Monitoring Parameters

  • Peripheral Nerve Stimulator (PNS): Mandatory. Objective evidence of reversal (e.g., a Train-of-Four (TOF) ratio ≥ 0.9) is required before administering neostigmine and before extubation.
  • Standard Anesthesia Monitoring: Continuous ECG (for bradyarrhythmias), NIBP (for hypotension), SpO2, and EtCO2 (for adequate ventilation and to detect bronchospasm).
  • Clinical Assessment: Observe for adequate tidal volume, sustained head lift (>5 seconds), and strong hand grip.
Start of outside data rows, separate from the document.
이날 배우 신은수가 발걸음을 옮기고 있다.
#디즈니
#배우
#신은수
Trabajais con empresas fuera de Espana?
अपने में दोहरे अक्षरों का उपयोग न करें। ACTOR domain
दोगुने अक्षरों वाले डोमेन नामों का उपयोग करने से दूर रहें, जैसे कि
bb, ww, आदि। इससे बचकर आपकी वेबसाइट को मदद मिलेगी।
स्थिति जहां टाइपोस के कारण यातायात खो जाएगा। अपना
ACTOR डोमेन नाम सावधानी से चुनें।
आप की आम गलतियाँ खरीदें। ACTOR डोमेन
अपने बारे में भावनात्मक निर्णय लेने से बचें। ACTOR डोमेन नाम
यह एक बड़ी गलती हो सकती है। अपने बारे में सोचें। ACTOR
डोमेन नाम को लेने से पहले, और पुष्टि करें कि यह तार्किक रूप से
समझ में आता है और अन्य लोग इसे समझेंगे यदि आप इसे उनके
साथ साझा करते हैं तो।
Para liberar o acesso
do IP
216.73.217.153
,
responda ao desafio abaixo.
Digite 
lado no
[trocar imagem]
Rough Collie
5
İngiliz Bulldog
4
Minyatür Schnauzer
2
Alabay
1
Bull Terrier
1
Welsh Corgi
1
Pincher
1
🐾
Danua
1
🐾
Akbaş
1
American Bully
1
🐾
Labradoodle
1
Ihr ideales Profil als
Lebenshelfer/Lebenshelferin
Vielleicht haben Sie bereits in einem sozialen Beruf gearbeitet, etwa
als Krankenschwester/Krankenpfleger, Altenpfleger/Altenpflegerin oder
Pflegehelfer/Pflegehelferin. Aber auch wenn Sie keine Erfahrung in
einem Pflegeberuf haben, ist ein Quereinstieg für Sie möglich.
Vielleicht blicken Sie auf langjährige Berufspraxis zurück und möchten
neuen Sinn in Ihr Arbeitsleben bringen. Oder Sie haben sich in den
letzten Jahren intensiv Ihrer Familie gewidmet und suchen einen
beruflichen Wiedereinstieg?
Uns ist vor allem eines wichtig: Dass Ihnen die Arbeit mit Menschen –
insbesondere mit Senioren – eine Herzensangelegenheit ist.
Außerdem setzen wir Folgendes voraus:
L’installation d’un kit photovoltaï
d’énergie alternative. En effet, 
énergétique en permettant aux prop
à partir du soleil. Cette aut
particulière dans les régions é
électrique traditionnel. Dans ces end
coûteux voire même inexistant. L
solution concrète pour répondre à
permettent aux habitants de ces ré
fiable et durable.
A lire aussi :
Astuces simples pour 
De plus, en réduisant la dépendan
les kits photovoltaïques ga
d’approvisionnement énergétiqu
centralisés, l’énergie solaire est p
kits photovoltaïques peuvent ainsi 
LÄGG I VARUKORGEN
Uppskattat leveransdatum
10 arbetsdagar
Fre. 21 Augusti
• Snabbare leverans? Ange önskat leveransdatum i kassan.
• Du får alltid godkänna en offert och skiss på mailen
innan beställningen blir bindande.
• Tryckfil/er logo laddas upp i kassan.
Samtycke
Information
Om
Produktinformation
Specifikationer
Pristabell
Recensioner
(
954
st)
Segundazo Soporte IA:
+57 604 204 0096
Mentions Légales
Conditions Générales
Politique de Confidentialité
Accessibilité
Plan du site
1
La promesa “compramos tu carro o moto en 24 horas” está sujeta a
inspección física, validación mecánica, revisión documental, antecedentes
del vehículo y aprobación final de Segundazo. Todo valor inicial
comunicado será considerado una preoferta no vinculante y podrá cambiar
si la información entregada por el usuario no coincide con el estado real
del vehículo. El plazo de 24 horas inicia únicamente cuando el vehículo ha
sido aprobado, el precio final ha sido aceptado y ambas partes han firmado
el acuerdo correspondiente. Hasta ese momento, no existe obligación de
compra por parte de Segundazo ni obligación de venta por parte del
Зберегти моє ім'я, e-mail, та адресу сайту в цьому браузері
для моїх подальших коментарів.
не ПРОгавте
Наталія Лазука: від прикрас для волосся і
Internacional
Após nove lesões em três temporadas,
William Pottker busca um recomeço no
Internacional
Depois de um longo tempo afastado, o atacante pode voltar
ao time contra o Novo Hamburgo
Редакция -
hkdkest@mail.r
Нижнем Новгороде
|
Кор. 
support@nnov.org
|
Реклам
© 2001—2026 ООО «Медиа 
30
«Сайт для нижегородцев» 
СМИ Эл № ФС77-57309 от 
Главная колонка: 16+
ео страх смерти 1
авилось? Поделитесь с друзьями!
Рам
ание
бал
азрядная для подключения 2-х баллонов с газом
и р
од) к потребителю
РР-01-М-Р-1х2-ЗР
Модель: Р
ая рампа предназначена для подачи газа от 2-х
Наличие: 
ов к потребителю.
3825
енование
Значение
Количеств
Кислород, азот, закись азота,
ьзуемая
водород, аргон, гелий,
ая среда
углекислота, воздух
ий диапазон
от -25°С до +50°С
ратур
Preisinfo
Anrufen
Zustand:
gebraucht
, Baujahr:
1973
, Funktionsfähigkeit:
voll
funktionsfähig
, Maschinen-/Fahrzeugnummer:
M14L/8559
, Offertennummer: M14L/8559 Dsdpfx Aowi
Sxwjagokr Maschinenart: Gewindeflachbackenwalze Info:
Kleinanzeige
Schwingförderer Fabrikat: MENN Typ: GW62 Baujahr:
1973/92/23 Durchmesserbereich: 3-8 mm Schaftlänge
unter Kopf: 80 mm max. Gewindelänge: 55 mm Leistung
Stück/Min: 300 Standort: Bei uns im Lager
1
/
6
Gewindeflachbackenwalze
Key Considerations for the Anesthesia Provider

  • Never Reverse Blind: The PNS is your guide. Administering neostigmine to a patient with no neuromuscular blockade or a very deep block is ineffective and dangerous.
  • Always Use an Anticholinergic: Forgetting the glycopyrrolate or atropine can lead to severe bradycardia and asystole. Glycopyrrolate is often preferred due to its more potent antisialogogue effect and lack of central nervous system effects.
  • Renal Failure is a Red Flag: Dose must be reduced. Accumulation can lead to prolonged cholinergic effects and a "recurarization" phenomenon.
  • Reversal is Not Instant: Allow 5-10 minutes after administration for the full effect to peak before assessing for extubation criteria.
  • Consider the "Rule of 4s": A general (though not infallible) guideline: 4 twitches on the PNS, a TOF ratio > 0.9, a head lift of 5 seconds, and a tidal volume of 4-5 mL/kg are good indicators of adequate reversal.

Summary / "Bottom Line"

Neostigmine is the standard acetylcholinesterase inhibitor used to reverse non-depolarizing neuromuscular blockade. Its use is critically dependent on objective monitoring with a peripheral nerve stimulator and mandatory co-administration with an anticholinergic to prevent life-threatening muscarinic side effects like bradycardia and bronchospasm. Dose adjustment is essential in renal failure.